» Dokumentauszug
Da wir im letzten Jahr spontan nach KwaZulu-Natal gefahren sind, waren wir überhaupt nicht vorbereitet auf das, was wir uns dort anschauen konnten. Während ich in der Touristeninformation herumblätterte, stieß ich auf Information zur Nelson Mandela Capture Site in den Midlands der Provinz. Das Foto der Skulptur, die dort ausgestellt wird, faszinierte mich und deshalb machten wir uns auf den Weg in Richtung Howick, und von dort aus ein paar Kilometer weiter auf der R103 zur Gedenkstätte.
Was geschah an diesem Ort?
Am 5. August 1962 fuhr Nelson Mandela in der Tarnung des Chauffeurs von Cecil Williams, eines kommunistischen Aktivisten, auf der R103 von Durban nach Johannesburg.
Zu der Zeit war er bereits 17 Monate untergetaucht. Kurz zuvor hatte er Albert Luthuli, den Präsidenten des ANC in Groutville besucht, um über seine Reise in andere afrikanische Länder zu berichten, in denen er um Unterstützung für einen bewaffneten Widerstand gegen das Apartheid-Regime gebeten hatte.
Die Polizei hatte einen Tipp bekommen, dass Mandela auf der R103 fahren würde. In der Nähe von Howick hielt sie das Auto an und nahm Nelson Mandela fest.

[Gespeicherte Datensätze]
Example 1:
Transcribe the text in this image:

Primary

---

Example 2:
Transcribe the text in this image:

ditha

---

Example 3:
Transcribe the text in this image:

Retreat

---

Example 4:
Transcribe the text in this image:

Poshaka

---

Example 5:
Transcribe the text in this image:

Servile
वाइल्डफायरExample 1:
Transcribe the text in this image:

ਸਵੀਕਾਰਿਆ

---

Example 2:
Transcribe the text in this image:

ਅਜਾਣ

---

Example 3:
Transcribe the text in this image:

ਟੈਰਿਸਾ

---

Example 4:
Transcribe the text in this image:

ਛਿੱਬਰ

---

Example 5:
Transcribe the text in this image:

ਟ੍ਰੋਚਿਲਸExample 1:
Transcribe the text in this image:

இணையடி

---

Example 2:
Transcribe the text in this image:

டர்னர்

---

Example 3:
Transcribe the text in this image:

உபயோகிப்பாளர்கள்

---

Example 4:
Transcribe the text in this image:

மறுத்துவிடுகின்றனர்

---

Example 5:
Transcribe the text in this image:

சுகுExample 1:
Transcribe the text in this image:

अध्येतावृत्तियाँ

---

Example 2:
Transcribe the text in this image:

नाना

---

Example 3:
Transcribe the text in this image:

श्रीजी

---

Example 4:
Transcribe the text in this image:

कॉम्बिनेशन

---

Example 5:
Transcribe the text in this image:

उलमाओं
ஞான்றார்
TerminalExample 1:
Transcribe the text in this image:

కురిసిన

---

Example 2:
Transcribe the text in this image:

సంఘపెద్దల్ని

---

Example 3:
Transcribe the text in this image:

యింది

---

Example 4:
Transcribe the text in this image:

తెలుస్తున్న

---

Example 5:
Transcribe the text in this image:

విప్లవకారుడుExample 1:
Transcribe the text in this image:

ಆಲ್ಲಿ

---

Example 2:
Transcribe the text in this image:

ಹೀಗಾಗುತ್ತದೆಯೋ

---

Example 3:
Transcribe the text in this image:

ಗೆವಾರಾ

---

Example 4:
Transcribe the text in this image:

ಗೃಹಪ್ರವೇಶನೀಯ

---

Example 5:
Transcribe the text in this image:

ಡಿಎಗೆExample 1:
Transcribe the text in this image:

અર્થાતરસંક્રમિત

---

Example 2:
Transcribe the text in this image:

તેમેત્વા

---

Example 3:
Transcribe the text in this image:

» Ziel 1
Gib für jede der folgenden Aussagen an, ob sie mit dem Text über die Nelson Mandela Capture Site übereinstimmt, und belege jede Antwort mit ja oder nein sowie den entscheidenden Worten des Textes als wörtlichem Zitat. (a) Mandela war auf der R103 von Johannesburg nach Durban unterwegs. (b) Mandela war zu dieser Zeit bereits 17 Monate untergetaucht. (c) Die Polizei hielt das Auto in der Nähe von Howick an.
» Ziel 2
Führe den Text über die Nelson Mandela Capture Site im Anschluss an seinen letzten Satz fort.

» Ergebnis 1
(a) Nein: „auf der R103 von Durban nach Johannesburg“
(b) Ja: „Zu der Zeit war er bereits 17 Monate untergetaucht.“
(c) Ja: „In der Nähe von Howick hielt sie das Auto an und nahm Nelson Mandela fest.“

» Ergebnis 2
Später wurde Mandela beim Rivonia Treason Trial des Hochverrats angeklagt und zu einer lebenslänglichen Freiheitsstrafe verurteilt.
So verschwand er für 27 Jahre, von denen er die meiste Zeit im Gefängnis von Robben Island lebte, von der Bildfläche. Dennoch führte seine Festnahme dazu, dass sich in der Bevölkerung Südafrikas und auch im Ausland, ein Bewusstsein für die ungerechten Zustände und für die Unterdrückung der schwarzen Bevölkerung entstand. „Free Nelson Mandela!“ wurde zu einem Schlachtruf der Apartheidsgegner.
Die Geschichte der Nelson Mandela Capture Site
Der Künstler Marco Cianfanelli und der Architekt Jeremy Rose haben von 2007 bis 2012 zusammengearbeitet, um aus der Stätte ein einzigartiges Monument zum Leben von Nelson Mandela zu erschaffen.
Genau 50 Jahre nach Mandelas Festnahme, am 5. August 2012, wurde an der Stelle seiner Gefangennahme die Nelson Mandela Capture Site vom damaligen Präsidenten, Jacob Zuma, eingeweiht.
Ein kleines Museum gibt es seit 2016 auf dem Gelände. Das Museum ist eine Außenstelle des Apartheid-Museums in Johannesburg und wurde in Zusammenarbeit mit der Regierung der Provinz KwaZulu-Natal aufgebaut.
Heute ist die Stätte eine der meistbesuchten Touristenattraktionen in KwaZulu-Natal.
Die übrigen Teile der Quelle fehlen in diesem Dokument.